9. Bölüm

3.7K 210 46
                                    

Karşısındaki kadın Eylül'e şaşkınlıkla bakarken, Eylül ona öfkeyle bakıyordu. Galip gözlerini yumarken, "Hay böyle işin içine! " diye söylendi sessizce. Eylül o ateş saçan gözlerini Galip'e çevirdi.

"Bu kadın kim, burda ne işi var Galip? " diye sordu sıktığı dişleri arasında. Galip verecek cevap bulamazken şaşkınlıkla bakan kadın Eylül'ün hitap şeklinden aralarındaki ilişkinin ciddiyetini anladı.

"Bu kadın " diye söze başlamıştı ki karşılarında duran kadın, Eylül lafını ağzına tıkadı.

"Bu kadın! " diyerek kendini gösterdi. "Senin şu koca ambiyansı hazırladığın adamın eşi bu kadın! " dedi yüzüne bağırarak. Kadının yüzünde belirgin bir hayal kırıklığı oluşuverdi. Kırgın bakışları Galip'i bulurken, "Sen evlendin mi? " diye sordu. Eylül her an o kadını boğabilirdi. Galip biraz daha olaya el koymazsa Eylül katil olacaktı.

"Pılını pırtını topla nerden geldiysen oraya geri dön! " diyerek Eylül'ün elini tuttu. Eylül'ü arkasından yürüterek evden çıkardı. Eylül dışarı çıkmasıyla elini Galip'in elinden çekti.
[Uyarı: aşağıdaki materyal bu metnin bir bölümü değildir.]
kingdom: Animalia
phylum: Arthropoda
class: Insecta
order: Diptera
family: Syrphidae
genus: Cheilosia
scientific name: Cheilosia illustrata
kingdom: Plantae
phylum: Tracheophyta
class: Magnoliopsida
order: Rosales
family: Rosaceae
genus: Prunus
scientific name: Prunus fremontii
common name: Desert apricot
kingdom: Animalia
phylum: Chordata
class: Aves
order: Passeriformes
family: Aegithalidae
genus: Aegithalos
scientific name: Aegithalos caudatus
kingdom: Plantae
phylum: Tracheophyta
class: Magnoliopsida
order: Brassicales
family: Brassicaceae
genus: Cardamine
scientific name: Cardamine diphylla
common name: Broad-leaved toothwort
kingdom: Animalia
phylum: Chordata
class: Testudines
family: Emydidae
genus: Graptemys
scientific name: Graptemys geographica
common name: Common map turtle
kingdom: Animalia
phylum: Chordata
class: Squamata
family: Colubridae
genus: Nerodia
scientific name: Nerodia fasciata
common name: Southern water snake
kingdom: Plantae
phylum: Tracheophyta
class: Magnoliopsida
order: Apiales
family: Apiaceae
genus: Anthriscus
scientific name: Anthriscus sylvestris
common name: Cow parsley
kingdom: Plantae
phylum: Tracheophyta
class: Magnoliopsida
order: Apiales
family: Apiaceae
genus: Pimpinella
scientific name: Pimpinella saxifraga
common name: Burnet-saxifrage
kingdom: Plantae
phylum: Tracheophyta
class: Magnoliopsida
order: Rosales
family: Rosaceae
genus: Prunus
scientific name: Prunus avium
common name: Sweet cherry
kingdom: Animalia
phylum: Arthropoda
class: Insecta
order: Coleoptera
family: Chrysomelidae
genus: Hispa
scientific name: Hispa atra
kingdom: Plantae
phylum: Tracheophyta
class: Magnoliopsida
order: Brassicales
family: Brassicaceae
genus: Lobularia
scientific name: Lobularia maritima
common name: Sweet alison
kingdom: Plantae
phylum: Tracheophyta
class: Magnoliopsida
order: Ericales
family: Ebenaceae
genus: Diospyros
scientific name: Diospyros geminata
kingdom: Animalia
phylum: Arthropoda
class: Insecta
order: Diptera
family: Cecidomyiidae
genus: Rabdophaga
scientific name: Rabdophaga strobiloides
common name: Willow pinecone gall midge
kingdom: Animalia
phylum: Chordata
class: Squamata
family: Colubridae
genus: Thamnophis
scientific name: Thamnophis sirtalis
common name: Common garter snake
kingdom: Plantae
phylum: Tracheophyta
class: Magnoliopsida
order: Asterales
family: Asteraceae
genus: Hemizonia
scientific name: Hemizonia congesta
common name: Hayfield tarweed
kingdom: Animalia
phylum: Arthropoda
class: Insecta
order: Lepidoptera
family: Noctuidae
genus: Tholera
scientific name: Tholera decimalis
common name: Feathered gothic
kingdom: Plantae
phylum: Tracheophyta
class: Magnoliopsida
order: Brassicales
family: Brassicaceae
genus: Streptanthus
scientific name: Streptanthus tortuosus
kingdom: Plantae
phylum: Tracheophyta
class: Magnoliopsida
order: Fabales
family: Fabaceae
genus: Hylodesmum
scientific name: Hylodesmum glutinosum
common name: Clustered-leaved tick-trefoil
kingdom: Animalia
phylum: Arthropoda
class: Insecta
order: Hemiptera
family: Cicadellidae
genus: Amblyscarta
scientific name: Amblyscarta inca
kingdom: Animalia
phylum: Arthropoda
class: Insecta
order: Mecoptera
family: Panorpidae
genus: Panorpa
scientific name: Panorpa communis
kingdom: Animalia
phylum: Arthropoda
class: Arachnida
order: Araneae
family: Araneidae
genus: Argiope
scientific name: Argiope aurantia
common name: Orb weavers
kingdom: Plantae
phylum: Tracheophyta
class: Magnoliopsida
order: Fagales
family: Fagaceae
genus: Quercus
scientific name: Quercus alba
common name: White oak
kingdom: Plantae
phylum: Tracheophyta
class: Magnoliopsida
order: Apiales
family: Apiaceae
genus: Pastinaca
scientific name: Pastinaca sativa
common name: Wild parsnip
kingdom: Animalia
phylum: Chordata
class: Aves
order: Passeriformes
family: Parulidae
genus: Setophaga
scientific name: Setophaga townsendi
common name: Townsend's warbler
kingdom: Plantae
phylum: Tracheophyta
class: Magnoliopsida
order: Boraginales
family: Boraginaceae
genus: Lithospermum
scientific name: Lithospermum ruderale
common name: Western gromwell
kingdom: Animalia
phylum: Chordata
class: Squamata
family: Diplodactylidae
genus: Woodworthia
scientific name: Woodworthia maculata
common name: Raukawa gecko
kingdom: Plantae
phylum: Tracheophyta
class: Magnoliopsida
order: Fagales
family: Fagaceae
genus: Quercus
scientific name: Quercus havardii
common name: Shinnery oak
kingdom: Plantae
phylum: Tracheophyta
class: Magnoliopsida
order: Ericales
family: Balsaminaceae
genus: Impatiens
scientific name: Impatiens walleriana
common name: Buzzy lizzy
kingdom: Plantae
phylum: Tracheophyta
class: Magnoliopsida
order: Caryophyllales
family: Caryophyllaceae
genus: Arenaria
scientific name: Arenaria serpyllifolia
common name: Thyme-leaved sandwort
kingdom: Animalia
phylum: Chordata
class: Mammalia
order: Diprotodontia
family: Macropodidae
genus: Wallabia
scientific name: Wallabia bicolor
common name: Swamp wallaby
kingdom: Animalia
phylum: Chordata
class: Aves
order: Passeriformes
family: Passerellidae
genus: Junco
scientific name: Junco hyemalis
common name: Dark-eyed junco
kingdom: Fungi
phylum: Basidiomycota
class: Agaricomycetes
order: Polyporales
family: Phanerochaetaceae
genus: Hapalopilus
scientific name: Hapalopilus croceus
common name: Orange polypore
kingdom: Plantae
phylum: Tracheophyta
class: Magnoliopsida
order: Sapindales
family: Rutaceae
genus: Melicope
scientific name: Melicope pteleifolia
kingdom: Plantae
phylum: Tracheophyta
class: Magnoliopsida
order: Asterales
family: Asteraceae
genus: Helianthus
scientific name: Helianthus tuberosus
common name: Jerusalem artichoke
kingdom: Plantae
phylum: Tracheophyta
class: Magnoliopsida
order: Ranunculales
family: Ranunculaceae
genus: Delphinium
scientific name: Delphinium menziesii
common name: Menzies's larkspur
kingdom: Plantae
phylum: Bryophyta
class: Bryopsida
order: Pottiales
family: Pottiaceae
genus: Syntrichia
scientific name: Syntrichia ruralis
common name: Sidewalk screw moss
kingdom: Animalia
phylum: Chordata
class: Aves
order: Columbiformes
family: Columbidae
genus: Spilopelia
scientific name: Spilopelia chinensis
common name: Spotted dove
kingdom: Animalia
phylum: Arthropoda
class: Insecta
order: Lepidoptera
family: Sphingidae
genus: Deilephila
"Kimdi o kadın? " diye sordu öfkeyle. Galip nefesini üfleyerek, "Eski, çok eski biri " dedi. Eylül iyice kısılan gözleriyle baktı.

"Eski sevgilin yani! "

"Adı üstünde Eylül eski! "

"Hiç eskimiş gibi bakmıyordu ama! Ya onun üzerindeki geceliği biz evli olmamıza rağmen ben giymeye cesaret edemiyorum, ama o hiç çekinmeden onu giyebiliyorsa çokta eski sayılmıyor demek ki! "

"Saçmalama Eylül! "

"Tabi saçmalıyorum ben! Kapıda zorlama, kırılma olmadığına göre anahtarı bile var! Ama saçmalayan benim " diyen Eylül yönünü otobana çevirdi. "Keyfinize bakın siz ben yolu bulurum! " diyerek hızlı hızlı yürümeye başladı. Galip'in peşinden koşturmasıyla Eylül daha da hızlandı.

Galip'in yetiştiği Eylül karşıdan gelen taksiyi durdururken Eylül'e eş Galip'te taksiye atladı.

Eylül ona öfkeyle bakarken taksici nereye gideceklerini sordu. Galip gidecekleri yerin  adresini verdi.

"Aklıma dahi gelmeyen birini evde bulabileceğimizi iki dünya bir araya gelse aklıma gelmezdi. Onu en son altı, yedi yıl önce gördüm " dedi Galip. Eylül daha da çatışan kaşlarıyla, "Eminim öyledir! " diyerek önüne döndü. Galip derin bir nefes alarak başını iki yana salladı.

Bir süre sonra duran taksiyle ikisi aşağı indi. Eylül, Galip'in yüzüne bakmıyordu. Galip hafif gülümseyerek Eylül'ün elini tuttu. Eylül tavırlı bir şekilde çattığı kaşlarıyla arkasından yürüdü. Galip önünde durdukları apartmana girdi. Asansöre binmeleriyle Eylül elini çekip sinirli bakışlarını asansörün içinde gezdirmeye başladı. Galip gözlerini ayırmadan onu izliyordu.

"Güzelim benim ne suçum var bana tavır yapıyorsun " dedi Galip. Eylül sinirli kısa bir bakış attı ona. Asansörün açılmasıyla Eylül kabinden çıktı. Galip'te arkasından çıkarken sağında kalan dairenin zilini çaldı. Kapıyı kuzeni Handan açtı. Sevinçle,

"Ay bizim çifte kumrular gelmiş! Hoş geldiniz " dedi. Galip tebessümle, " Hoş bulduk abla " dedi sarılarak. Handan Eylül'e dönerek kocaman gülümsedi.

"Kız Maviş ne somurtuyorsun öyle, ilk sana sarılmadım diye gücendin mi yoksa? " diyerek sarıldı.

"Yok abla, olur mu öyle şey " dedi Eylül sarılmasına karşılık vererek. Galip, "Onun tavrı bana sen üstüne alınma ablam " dedi. Handan, Galip'e dönüp hafif çattığı kaşlarıyla, "Ne yaptın da üzdün Maviş'i uzun eşşek " dedi.